Saya kemudian membayangkan bahwa pikiran ini seperti spiral obat nyamuk, dan pikiran tersebut berada di tengah-tengah,  terpasang kaleng agar obat nyamuk tetap menyala.  Untuk itu pilihannya yaitu mengitari lingkaran sampai bertemu ujung jalan keluarnya.  Saya saksikan seolah satu persatu pikiran buruk itu pergi sampai jauh-jauh dan jauh dan tak nampak lagi di kejauhan. Saya lakukan ini terus dan terus berulang-ulang sampai akhirnya seolah  sampai pada suatu titik dimana pikiran saya telah kosong.   Lalu  saya isi lagi ruang yang kosong tadi  dengan berpasrahkan kepada ALLAH SWT, mulai dari urusan yang sedang saya pikul, sampai kepada urusan kematian yang  memang bukan urusan saya atau mutlak kuasaNya. 

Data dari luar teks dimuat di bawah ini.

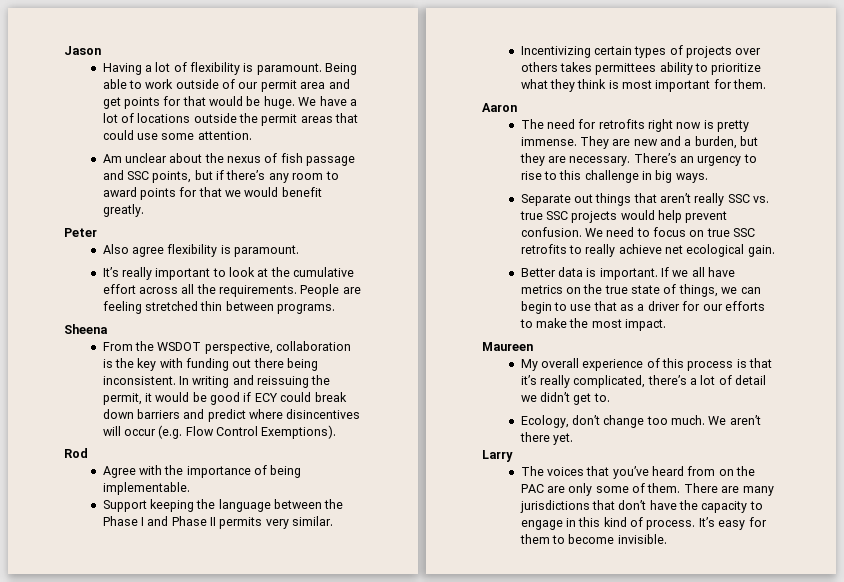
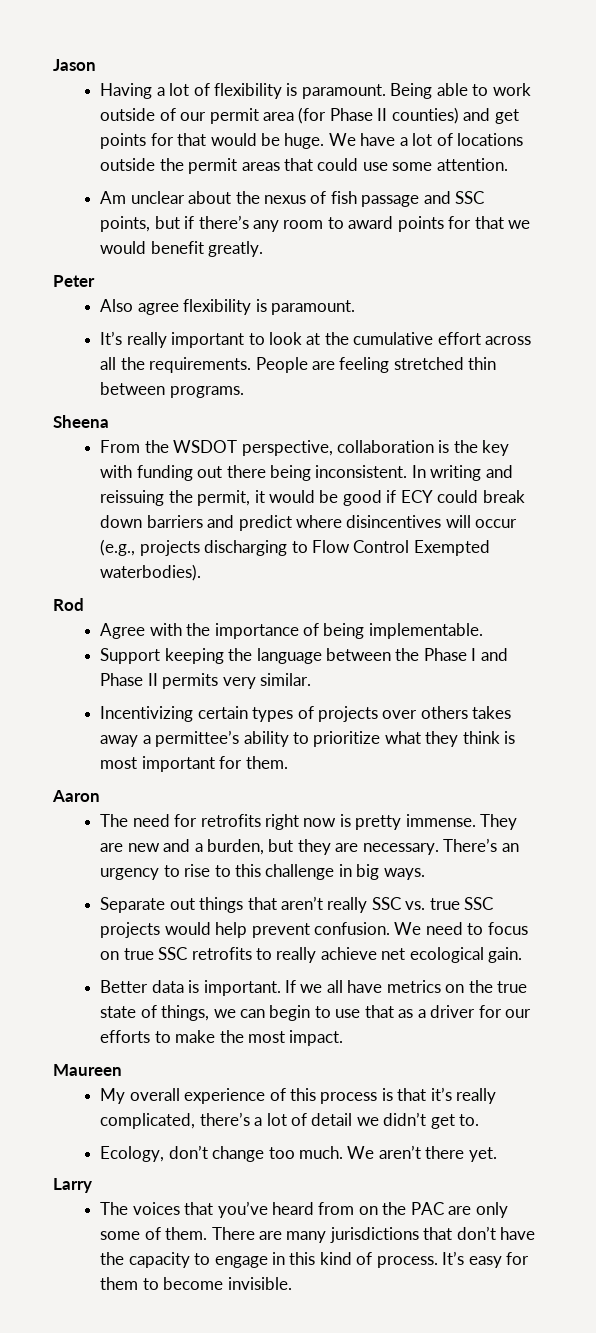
(326, 85) none -> [298,107,459,124] (for Phase II counties)
[158,425,337,439] (e.g. Flow Control Exemptions). -> [100,539,490,556] [100,564,202,581] (e.g., projects discharging to Flow Control Exempted waterbodies).
[595,63,657,75] permittees -> [100,730,240,747] away a permittee’s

Saya katakan dalam hati; saya serahkan semua kepadamu ya ALLAH Tuhanku  yang maha segalanya, bila saya sudah saatnya akan engkau panggil menghadapMu;  Ya Allah aku hanya meminta kepada-Mu agar dalam keadaan husnul khotimah, dan saat nyawa akan meninggalkan jasadku Ya Allah, terimalah tobatku, Ya Allah wahai sang pembolak balik hati, tetapkanlah hatiku pada agama-MU..


Entah sampai berapa kali saya melapaskan kalimat terbut dalam hati,  sampai saya tertidur, dan saya ahirnya terbangun, awalnya sayup-sayup dan makin lama makin jelas istri menanyakan apakah saya sudah akan makan siang  atau belum..?? Tapi yang saya rasakan saat saya bangun tersebut sungguh luar biasa, saya sudah tidak merasa takut lagi, saya ikhlas se ikhlas-ikhlasnya bila nyawa saya harus berpisah dengan badan.. Dan disaat yang sama saya merasakan bahwa sakit kepala, demam, dan lain-lainnya sudah tidak membuat saya sangat menderita lagi seperti sebelumnya,  saya jalani semuanya bagai air  mengalir.


Disini saya sadar bahwa sesungguhnya, yang di katakan cikwo adalah bagaimana membuang beban atau membuang rasa takut atau dalam bahasa yang lebih agamis adalah Ikhlas.  Karena rasa takut akan membuat khawatir atau cemas, dan khawatir atau cemas inilah yang menurunkan imunitas yang membuat virus bukan hanya tetap bercokol tetapi akan  berkembang menguasai  tubuh.


Makasih cikwo kataku dalam hati, engkau kakakku,  penolongku, temanku, motivatorku disetiap waktu, terutama saat saya sakit atau tidak enak badan.